Saturday, December 27, 2025

Vegan Chili

A bowl of vegan chili made with bulgur and beans topped with avocado and cilantro.

Ingredients

1 small yellow onion, diced

2 green bell peppers, diced

3 ribs celery, diced

3 cloves garlic, minced

3 small carrots, thinly sliced

4 tbsp chili powder or to taste

1 tbsp cumin  pdr

1 tsp dried oregano

½ tsp cayenne pepper (Optional) 

1 tsp sea salt

2 15-ounce (425 g) cans red kidney beans, drained

2 15-ounce (425 g) cans pinto beans, drained 

2  28-ounce (793 g) cans crushed tomatoes

1 cup (235 ml) low-sodium vegetable broth (or water)

Optional Toppings: green onions, nutritional yeast, vegan sour cream, etc.

 

Preparations

Base Flavor: 

Sauté the onion, celery, and green pepper in 1 tablespoon of oil, stirring only occasionally so they stick to the bottom of the pan.
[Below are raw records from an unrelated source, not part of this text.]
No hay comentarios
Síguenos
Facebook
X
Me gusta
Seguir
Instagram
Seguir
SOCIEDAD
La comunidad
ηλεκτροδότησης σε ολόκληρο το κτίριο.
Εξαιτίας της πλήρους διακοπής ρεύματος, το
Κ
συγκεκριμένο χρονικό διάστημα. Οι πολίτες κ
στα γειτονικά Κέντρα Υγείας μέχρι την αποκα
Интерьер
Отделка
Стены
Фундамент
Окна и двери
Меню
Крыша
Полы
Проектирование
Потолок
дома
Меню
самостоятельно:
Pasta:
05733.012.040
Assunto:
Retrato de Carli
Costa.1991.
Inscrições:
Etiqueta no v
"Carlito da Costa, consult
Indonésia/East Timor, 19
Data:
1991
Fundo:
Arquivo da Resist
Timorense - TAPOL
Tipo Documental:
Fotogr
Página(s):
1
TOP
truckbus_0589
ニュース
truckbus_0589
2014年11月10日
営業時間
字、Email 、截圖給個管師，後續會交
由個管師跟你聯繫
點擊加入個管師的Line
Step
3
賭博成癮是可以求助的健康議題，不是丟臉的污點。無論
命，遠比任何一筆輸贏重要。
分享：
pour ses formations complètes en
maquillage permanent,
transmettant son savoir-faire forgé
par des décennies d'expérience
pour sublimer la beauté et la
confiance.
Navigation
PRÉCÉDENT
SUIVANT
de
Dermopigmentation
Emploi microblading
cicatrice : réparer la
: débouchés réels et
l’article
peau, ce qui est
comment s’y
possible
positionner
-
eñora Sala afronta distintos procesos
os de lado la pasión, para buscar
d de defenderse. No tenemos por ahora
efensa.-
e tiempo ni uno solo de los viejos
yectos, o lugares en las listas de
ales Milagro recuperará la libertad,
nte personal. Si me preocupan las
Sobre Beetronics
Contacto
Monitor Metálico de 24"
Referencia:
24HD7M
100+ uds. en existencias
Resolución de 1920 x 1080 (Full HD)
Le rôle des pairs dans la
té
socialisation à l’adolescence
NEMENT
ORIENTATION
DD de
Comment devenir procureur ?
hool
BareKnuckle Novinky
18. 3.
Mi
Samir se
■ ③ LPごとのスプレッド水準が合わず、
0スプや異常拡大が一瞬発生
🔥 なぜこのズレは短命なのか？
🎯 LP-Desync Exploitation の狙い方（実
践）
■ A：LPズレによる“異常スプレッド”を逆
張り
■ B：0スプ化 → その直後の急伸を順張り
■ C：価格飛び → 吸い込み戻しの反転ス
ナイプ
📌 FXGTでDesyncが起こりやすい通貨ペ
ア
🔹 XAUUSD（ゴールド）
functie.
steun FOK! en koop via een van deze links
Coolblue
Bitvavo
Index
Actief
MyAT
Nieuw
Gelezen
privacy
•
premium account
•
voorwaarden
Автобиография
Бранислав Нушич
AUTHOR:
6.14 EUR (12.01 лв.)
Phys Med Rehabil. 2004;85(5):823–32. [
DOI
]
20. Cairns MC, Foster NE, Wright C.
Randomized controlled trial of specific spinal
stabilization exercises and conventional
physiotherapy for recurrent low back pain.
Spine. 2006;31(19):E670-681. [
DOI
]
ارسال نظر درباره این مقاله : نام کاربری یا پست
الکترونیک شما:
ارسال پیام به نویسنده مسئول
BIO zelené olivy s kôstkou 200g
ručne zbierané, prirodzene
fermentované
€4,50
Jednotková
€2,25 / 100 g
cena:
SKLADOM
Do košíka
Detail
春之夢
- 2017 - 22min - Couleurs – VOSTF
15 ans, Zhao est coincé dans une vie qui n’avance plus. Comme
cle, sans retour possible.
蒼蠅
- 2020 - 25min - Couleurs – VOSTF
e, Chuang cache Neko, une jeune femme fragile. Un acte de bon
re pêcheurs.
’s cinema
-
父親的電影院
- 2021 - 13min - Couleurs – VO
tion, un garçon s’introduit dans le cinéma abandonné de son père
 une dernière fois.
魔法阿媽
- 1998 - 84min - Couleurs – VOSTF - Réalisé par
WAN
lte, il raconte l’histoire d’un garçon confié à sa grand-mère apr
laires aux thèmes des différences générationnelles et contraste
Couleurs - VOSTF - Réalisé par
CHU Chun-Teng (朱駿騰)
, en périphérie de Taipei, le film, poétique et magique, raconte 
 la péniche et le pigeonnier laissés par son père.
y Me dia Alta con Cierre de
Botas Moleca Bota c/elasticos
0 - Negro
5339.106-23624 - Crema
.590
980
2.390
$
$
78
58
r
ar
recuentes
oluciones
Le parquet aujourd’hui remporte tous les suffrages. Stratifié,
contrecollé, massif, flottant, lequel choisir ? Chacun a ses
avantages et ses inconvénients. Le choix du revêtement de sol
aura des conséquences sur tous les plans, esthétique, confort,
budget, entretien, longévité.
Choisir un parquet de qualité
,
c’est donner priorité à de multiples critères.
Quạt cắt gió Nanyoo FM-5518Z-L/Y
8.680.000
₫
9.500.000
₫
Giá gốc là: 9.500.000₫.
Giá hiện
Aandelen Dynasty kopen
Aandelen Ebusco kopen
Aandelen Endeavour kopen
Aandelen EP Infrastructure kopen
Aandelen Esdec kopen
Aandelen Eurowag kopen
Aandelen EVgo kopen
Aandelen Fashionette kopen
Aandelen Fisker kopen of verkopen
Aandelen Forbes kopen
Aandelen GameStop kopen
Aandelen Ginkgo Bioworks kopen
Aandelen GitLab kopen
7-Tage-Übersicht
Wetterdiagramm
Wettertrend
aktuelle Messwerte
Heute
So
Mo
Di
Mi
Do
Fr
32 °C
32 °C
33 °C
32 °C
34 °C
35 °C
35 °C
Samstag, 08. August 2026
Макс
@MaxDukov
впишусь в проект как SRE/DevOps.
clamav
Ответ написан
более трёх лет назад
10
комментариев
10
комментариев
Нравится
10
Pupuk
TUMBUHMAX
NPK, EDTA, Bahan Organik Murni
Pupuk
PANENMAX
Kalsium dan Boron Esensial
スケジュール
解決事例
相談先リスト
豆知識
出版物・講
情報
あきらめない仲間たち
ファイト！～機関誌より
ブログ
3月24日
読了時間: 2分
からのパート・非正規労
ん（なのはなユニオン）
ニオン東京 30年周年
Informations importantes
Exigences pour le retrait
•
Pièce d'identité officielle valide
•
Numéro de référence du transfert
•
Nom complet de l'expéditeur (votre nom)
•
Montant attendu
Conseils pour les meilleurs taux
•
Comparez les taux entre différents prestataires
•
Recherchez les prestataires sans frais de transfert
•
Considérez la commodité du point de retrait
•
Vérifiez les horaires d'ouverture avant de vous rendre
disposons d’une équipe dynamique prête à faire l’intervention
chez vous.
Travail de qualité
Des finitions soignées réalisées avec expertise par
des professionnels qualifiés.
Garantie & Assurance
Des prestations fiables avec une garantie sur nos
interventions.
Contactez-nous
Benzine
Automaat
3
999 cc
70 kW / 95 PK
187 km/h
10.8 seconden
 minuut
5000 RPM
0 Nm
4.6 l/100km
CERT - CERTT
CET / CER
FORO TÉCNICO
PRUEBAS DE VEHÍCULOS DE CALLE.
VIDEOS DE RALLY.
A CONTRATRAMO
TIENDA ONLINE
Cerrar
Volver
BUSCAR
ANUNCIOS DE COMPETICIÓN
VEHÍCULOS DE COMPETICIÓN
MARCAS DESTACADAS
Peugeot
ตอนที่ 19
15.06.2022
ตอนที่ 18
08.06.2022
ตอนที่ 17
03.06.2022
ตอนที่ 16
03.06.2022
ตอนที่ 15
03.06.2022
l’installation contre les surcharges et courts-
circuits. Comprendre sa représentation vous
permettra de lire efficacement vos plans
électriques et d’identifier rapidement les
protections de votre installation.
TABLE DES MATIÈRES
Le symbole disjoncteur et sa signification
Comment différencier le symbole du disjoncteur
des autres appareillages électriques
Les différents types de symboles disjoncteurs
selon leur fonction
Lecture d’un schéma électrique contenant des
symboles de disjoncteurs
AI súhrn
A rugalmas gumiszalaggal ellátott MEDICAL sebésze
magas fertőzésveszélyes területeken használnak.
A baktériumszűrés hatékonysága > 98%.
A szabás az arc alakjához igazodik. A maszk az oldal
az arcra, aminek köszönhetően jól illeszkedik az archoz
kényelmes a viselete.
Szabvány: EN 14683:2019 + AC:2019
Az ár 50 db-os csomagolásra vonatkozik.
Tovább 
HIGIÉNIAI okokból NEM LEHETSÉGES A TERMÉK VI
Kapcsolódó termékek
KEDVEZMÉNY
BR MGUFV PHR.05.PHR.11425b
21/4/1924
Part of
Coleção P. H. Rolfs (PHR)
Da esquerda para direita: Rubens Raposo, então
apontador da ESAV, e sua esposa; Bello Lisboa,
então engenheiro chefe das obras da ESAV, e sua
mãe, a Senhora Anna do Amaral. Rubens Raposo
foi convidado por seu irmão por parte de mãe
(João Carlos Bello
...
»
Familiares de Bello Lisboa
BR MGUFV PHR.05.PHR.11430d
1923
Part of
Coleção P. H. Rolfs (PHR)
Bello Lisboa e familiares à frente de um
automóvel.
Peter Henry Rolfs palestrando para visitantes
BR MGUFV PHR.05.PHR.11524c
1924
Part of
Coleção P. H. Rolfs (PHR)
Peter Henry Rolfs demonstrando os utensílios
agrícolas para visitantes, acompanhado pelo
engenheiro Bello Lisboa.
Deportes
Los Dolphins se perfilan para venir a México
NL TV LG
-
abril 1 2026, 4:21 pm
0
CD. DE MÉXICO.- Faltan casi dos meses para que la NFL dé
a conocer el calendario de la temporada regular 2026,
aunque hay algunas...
Deglaze with the 1/4 cup of water as instructed in step one, scraping the bottom of the pan as necessary. 

Add 1/3 cup (80 ml) of water to the pot and add the onion, celery, and green pepper to a large nonstick pot. Cook until all the water evaporates, stirring occasionally. Once the pot is “dry” and the vegetables start to turn golden brown, deglaze the pot with an additional 1/4 cup (60 ml) of water. This process should take around 10 minutes total. 

Spices: Reduce to medium heat and add the garlic, and carrots to the pot along with the chili powder, cumin, oregano, salt and optional cayenne pepper. Sauté for an additional 2-3 minutes, adding a small splash of water if things start to stick. 

Simmer: Finally, add the kidney beans, pinto beans, crushed tomatoes, and the vegetable broth to the pot. Bring everything to a boil over high heat, then reduce the heat to create a simmer. Cover and cook for 10 minutes. Remove the lid from the pot and cook uncovered for 5 to 7 additional minutes, until the carrots are tender and the chili reaches your desired thickness. Stir this mixture occasionally, to make sure nothing sticks to the bottom of the pot. 

Serve: Serve warm, and top as desired. Leftovers can be store in the refrigerator in an airtight container for up to 5 days and reheated on the stove-top or in the microwave. You can also store this vegan chili in the freezer for up to one month.